Two further considerations based on the decline in success rates for grants submitted to the major funding bodies: 1. Several colleagues stopped reviewing grants for a research council when they discovered that grants they had scored as "outstanding" were not funded. Recently a major charity cancelled two funding rounds without much notice. I am pretty sure that some grants will have been reviewed before this cancellation. Reviewers will feel that they wasted their effort. 2. People are less inclined to review for a funding body, if it keeps rejecting their applications. That is human nature.

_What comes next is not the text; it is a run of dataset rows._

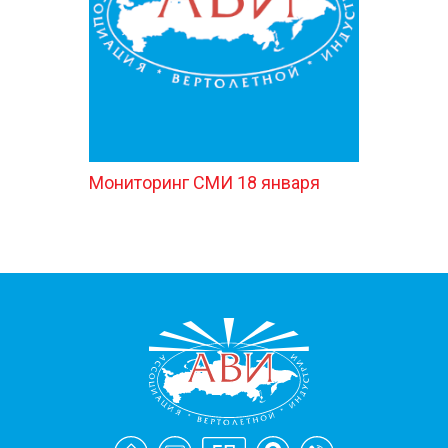
Мониторинг СМИ 18 января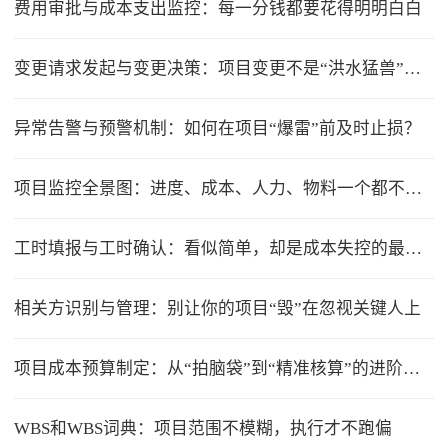
费用审批与成本支出监控：每一分钱都要花得明明白白
变更请求发起与变更决策：项目变更不是“洪水猛兽”，但要管住流程
异常告警与预警机制：如何在项目“爆雷”前及时止损？
项目监控全景图：进度、成本、人力、物料一个都不能少
工时填报与工时确认：看似简单，却是成本失控的最大漏洞
相关方识别与管理：别让你的项目“毁”在忽视关键人上
项目成本预算制定：从“拍脑袋”到“精准核算”的进阶之路
WBS和WBS词典：项目范围不模糊，执行才不跑偏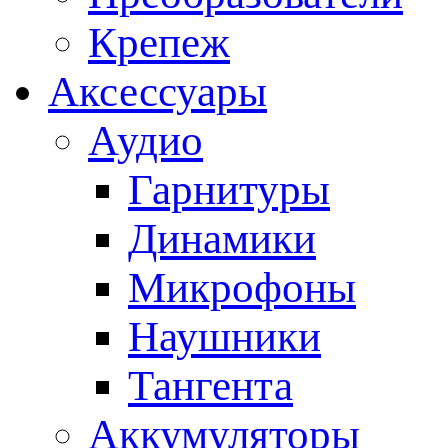
Крепеж
Аксессуары
Аудио
Гарнитуры
Динамики
Микрофоны
Наушники
Тангента
Аккумуляторы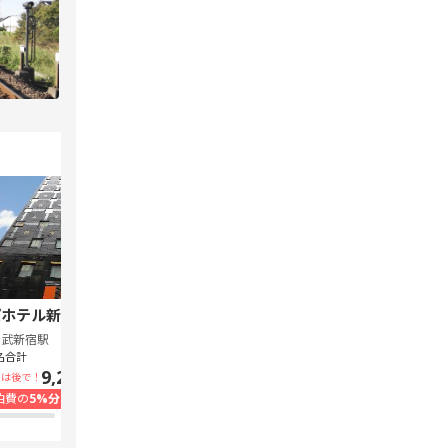
ホテル新宿 歌舞伎町中央
スーパーホテル Lohas 池袋駅北口
西武新宿駅
池袋駅
名合計
1泊1名合計
9,240円~
7,300円~
いは後で！
支払いは後で！
泊費の
5%分の
ポイント還元
宿泊費の
5%分の
ポイント還元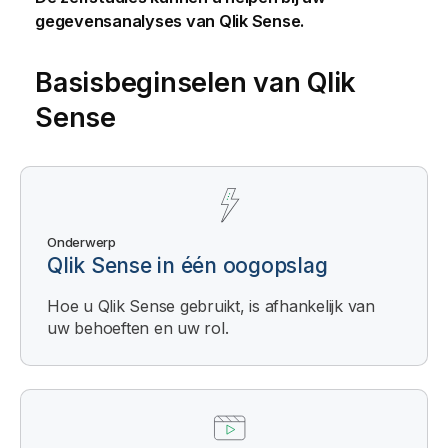
gegevensanalyses van
Qlik Sense
.
Basisbeginselen van
Qlik
Sense
Onderwerp
Qlik Sense in één oogopslag
Hoe u Qlik Sense gebruikt, is afhankelijk van
uw behoeften en uw rol.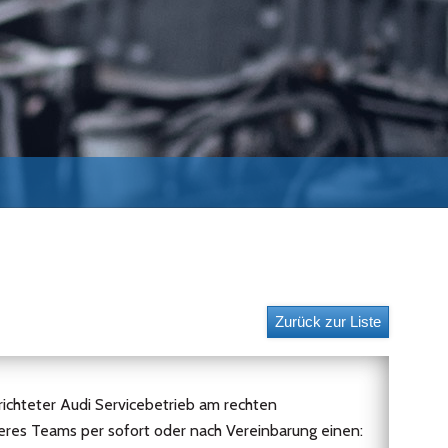
erichteter Audi Servicebetrieb am rechten
eres Teams per sofort oder nach Vereinbarung einen: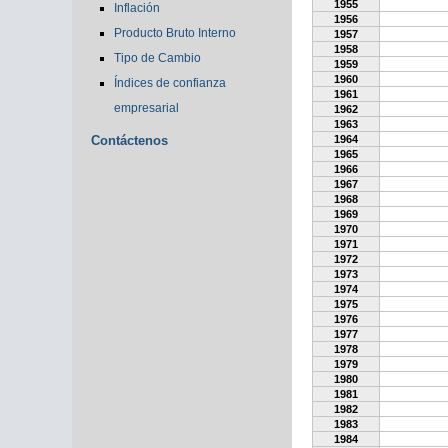
1955
Inflación
1956
Producto Bruto Interno
1957
1958
Tipo de Cambio
1959
1960
Índices de confianza
1961
empresarial
1962
1963
Contáctenos
1964
1965
1966
1967
1968
1969
1970
1971
1972
1973
1974
1975
1976
1977
1978
1979
1980
1981
1982
1983
1984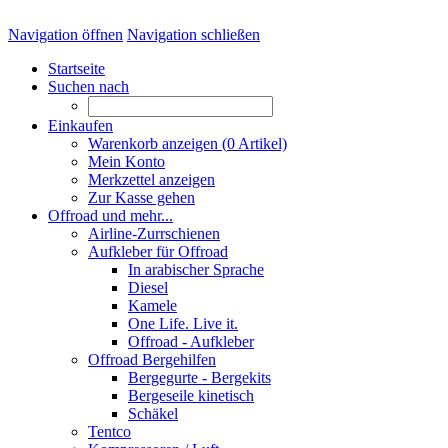
Navigation öffnen
Navigation schließen
Startseite
Suchen nach
Einkaufen
Warenkorb anzeigen (
0
Artikel)
Mein Konto
Merkzettel anzeigen
Zur Kasse gehen
Offroad und mehr...
Airline-Zurrschienen
Aufkleber für Offroad
In arabischer Sprache
Diesel
Kamele
One Life. Live it.
Offroad - Aufkleber
Offroad Bergehilfen
Bergegurte - Bergekits
Bergeseile kinetisch
Schäkel
Tentco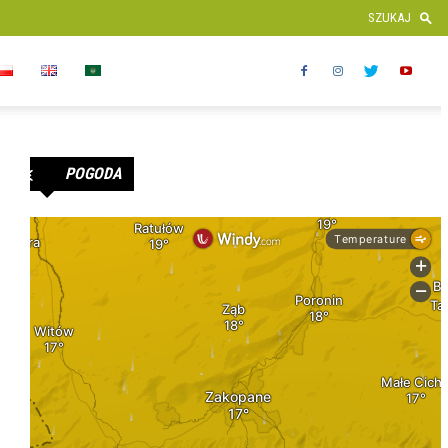
POGODA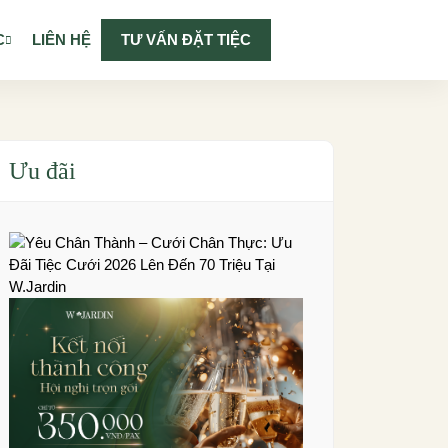
C
LIÊN HỆ
TƯ VẤN ĐẶT TIỆC
Ưu đãi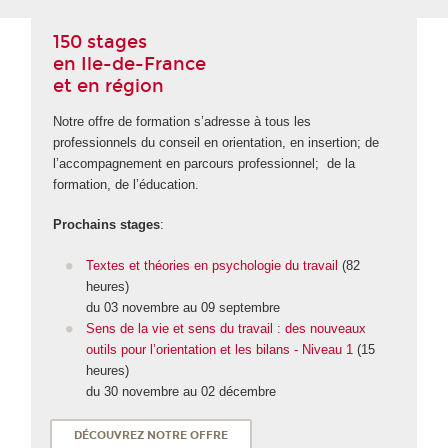
150 stages
en Ile-de-France
et en région
Notre offre de formation s’adresse à tous les
professionnels du conseil en orientation, en insertion; de
l’accompagnement en parcours professionnel; de la
formation, de l’éducation.
Prochains stages
:
Textes et théories en psychologie du travail
(82
heures)
du 03 novembre au 09 septembre
Sens de la vie et sens du travail : des nouveaux
outils pour l’orientation et les bilans - Niveau 1
(15
heures)
du 30 novembre au 02 décembre
DÉCOUVREZ NOTRE OFFRE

Interview committees focus on publications that we have written. Seldom do they bother to ask 'what publications have you studied recently'? The ramifications of RAE exercises and the like are focused on what has been written, rather than what has been assimilated. As for the question of reviewing - in my experience few people, if any, are interested in this vitally important area of work. I find that when I encounter a sound paper it becomes the focus of my attention for days if not weeks - I read and re-read. My point is that we are moving towards a situation when more and more people are talking but fewer and fewer people have time to listen. Reviewing is a casualty of this, and I am aghast as a reviewer when I am asked the question (paraphrasing) "Have you worked extensively through the mathematics of this publication?" My response is that I have endeavoured to do so,but often time constraints force me to assume accuracy. We are I believe failing to appreciate the time that is needed to properly understand the views expressed by our peers. The bean counters are driving the process and as, for example, scientists, we all too frequently defer to the dictates of the bean counters. .

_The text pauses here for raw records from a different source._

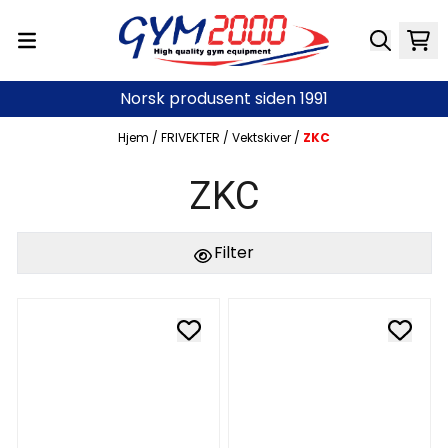
Hopp til innhold
Norsk produsent siden 1991
Hjem
/
FRIVEKTER
/
Vektskiver
/
ZKC
ZKC
Filter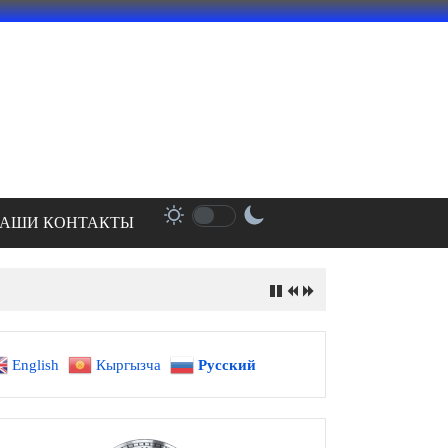
АШИ КОНТАКТЫ
English
Кыргызча
Русский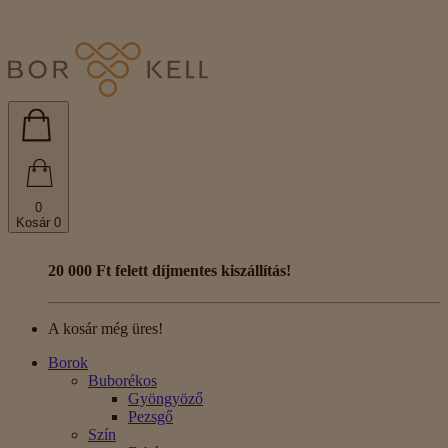
0
Kosár
0
20 000 Ft felett díjmentes kiszállítás!
A kosár még üres!
Borok
Buborékos
Gyöngyöző
Pezsgő
Szín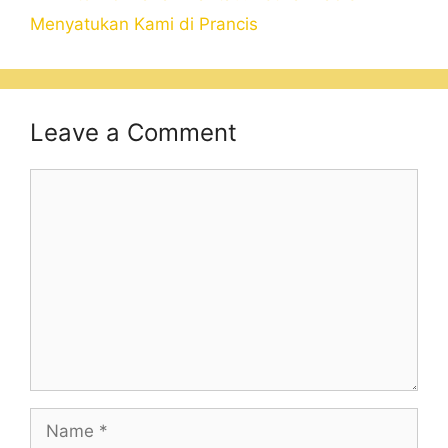
Menyatukan Kami di Prancis
Leave a Comment
Comment
Name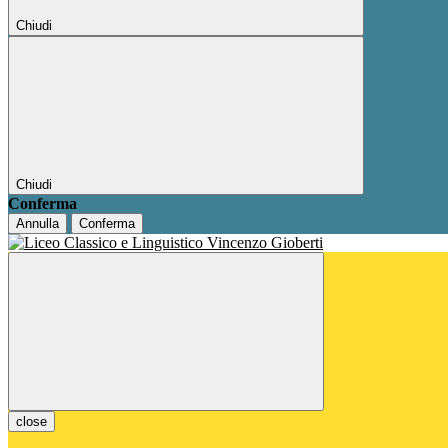
Chiudi
Chiudi
Conferma
Annulla
Conferma
close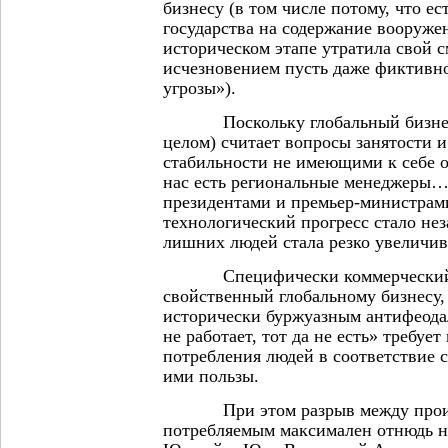
бизнесу (в том числе потому, что е
государства на содержание вооруже
историческом этапе утратила свой 
исчезновением пусть даже фиктивн
угрозы»).
Поскольку глобальный бизнес (
целом) считает вопросы занятости 
стабильности не имеющими к себе о
нас есть региональные менеджеры…
президентами и премьер-министрам
технологический прогресс стало нез
лишних людей стала резко увеличив
Специфически коммерческий вз
свойственный глобальному бизнесу,
исторически буржуазным антифеод
не работает, тот да не есть» требуе
потребления людей в соответствие 
ими пользы.
При этом разрыв между прои
потребляемым максимален отнюдь 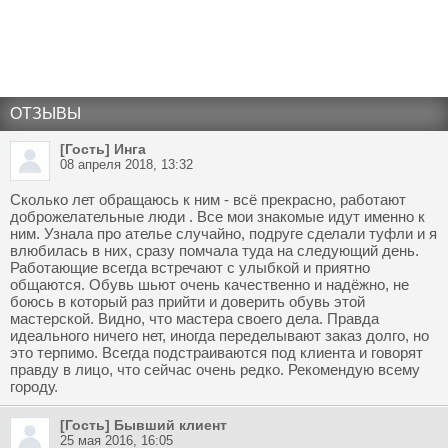
ОТЗЫВЫ
[Гость] Инга
08 апреля 2018, 13:32
Сколько лет обращаюсь к ним - всё прекрасно, работают
доброжелательные люди . Все мои знакомые идут именно к
ним. Узнала про ателье случайно, подруге сделали туфли и я
влюбилась в них, сразу помчала туда на следующий день.
Работающие всегда встречают с улыбкой и приятно
общаются. Обувь шьют очень качественно и надёжно, не
боюсь в который раз прийти и доверить обувь этой
мастерской. Видно, что мастера своего дела. Правда
идеального ничего нет, иногда переделывают заказ долго, но
это терпимо. Всегда подстраиваются под клиента и говорят
правду в лицо, что сейчас очень редко. Рекомендую всему
городу.
[Гость] Бывший клиент
25 мая 2016, 16:05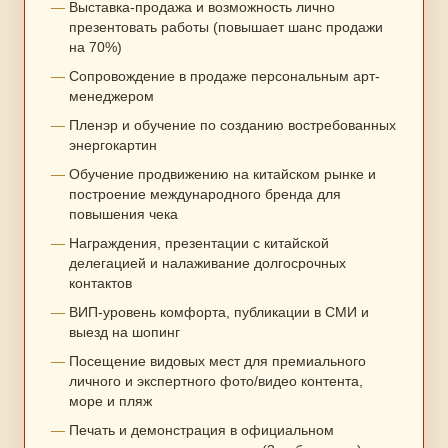
Выставка-продажа и возможность лично
презентовать работы (повышает шанс продажи
на 70%)
Сопровождение в продаже персональным арт-
менеджером
Пленэр и обучение по созданию востребованных
энергокартин
Обучение продвижению на китайском рынке и
построение международного бренда для
повышения чека
Награждения, презентации с китайской
делегацией и налаживание долгосрочных
контактов
ВИП-уровень комфорта, публикации в СМИ и
выезд на шопинг
Посещение видовых мест для премиального
личного и экспертного фото/видео контента,
море и пляж
Печать и демонстрация в официальном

Reviewers of research grants should be paid. The costs of this should be born by the applicant in the form a of a fee charged for the submission of the grant application (£1000 would cover it). The need to pay this fee would encourage applicants and their institutions to think more carefully before submitting proposals and serve to both improve the quality and reduce the volume of applications. Much of this latter is driven by the repeated revision and resubmission of mediocre proposals.
Being invited to review a proposal on behalf of colleagues in the Arts and Humanities is a privilege. It promotes a greater sense of understanding across disciplines than the repeated focus on Department or subject-disciplinary requirements. It is work undertaken on behalf of one's colleagues and should be undertaken for that reason alone. A fee paid by applicants and to reviewers is a dreadful idea and anyway would never compensate for the time allocated to both activities.

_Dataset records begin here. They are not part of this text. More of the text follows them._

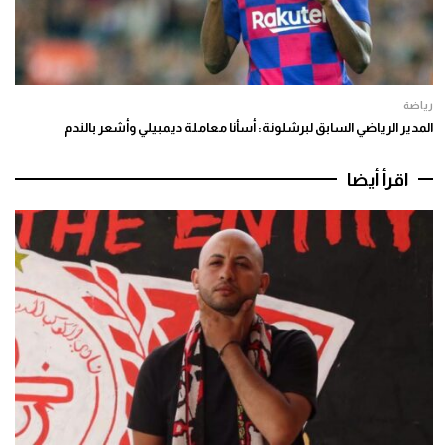
رياضة
المدير الرياضي السابق لبرشلونة: أسأنا معاملة ديمبيلي وأشعر بالندم
اقرأ أيضا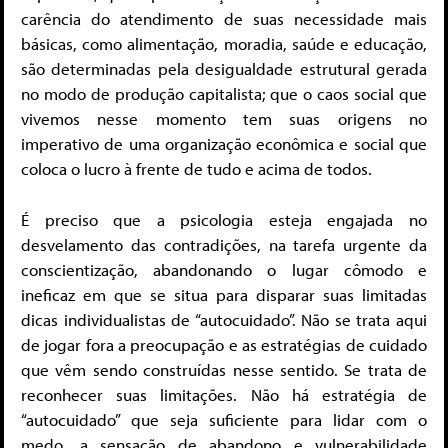
carência do atendimento de suas necessidade mais
básicas, como alimentação, moradia, saúde e educação,
são determinadas pela desigualdade estrutural gerada
no modo de produção capitalista; que o caos social que
vivemos nesse momento tem suas origens no
imperativo de uma organização econômica e social que
coloca o lucro à frente de tudo e acima de todos.
É preciso que a psicologia esteja engajada no
desvelamento das contradições, na tarefa urgente da
conscientização, abandonando o lugar cômodo e
ineficaz em que se situa para disparar suas limitadas
dicas individualistas de “autocuidado”. Não se trata aqui
de jogar fora a preocupação e as estratégias de cuidado
que vêm sendo construídas nesse sentido. Se trata de
reconhecer suas limitações. Não há estratégia de
“autocuidado” que seja suficiente para lidar com o
medo, a sensação de abandono e vulnerabilidade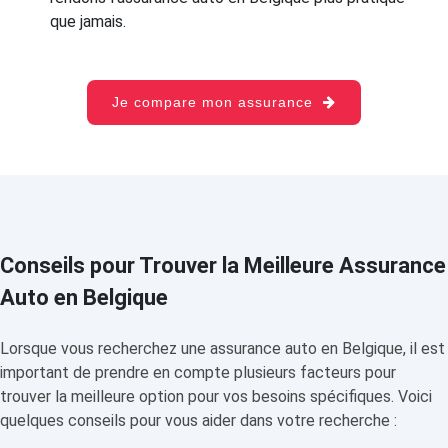
que jamais.
Je compare mon assurance
Conseils pour Trouver la Meilleure Assurance
Auto en Belgique
Lorsque vous recherchez une assurance auto en Belgique, il est
important de prendre en compte plusieurs facteurs pour
trouver la meilleure option pour vos besoins spécifiques. Voici
quelques conseils pour vous aider dans votre recherche :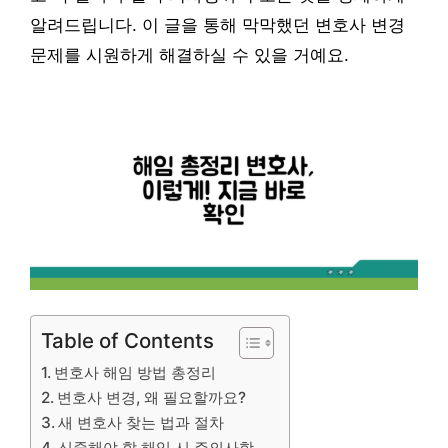
알려드립니다. 이 글을 통해 막막했던 변호사 변경
문제를 시원하게 해결하실 수 있을 거예요.
Table of Contents
변호사 해임 방법 총정리
변호사 변경, 왜 필요할까요?
새 변호사 찾는 법과 절차
신중해야 할 해임 시 주의사항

I still don't understand whether peers are paid for their reviews or not. And if they are, how much do they get per review, or is it some sort of mutual assistance where everyone check what the other and get his pay back
Peers only get paid in the House of Lords, and by a few publishers.
There is a good alternative called aceplace. Since peer review is biased towards manual viewing of publication lists, an automatic system work just as well.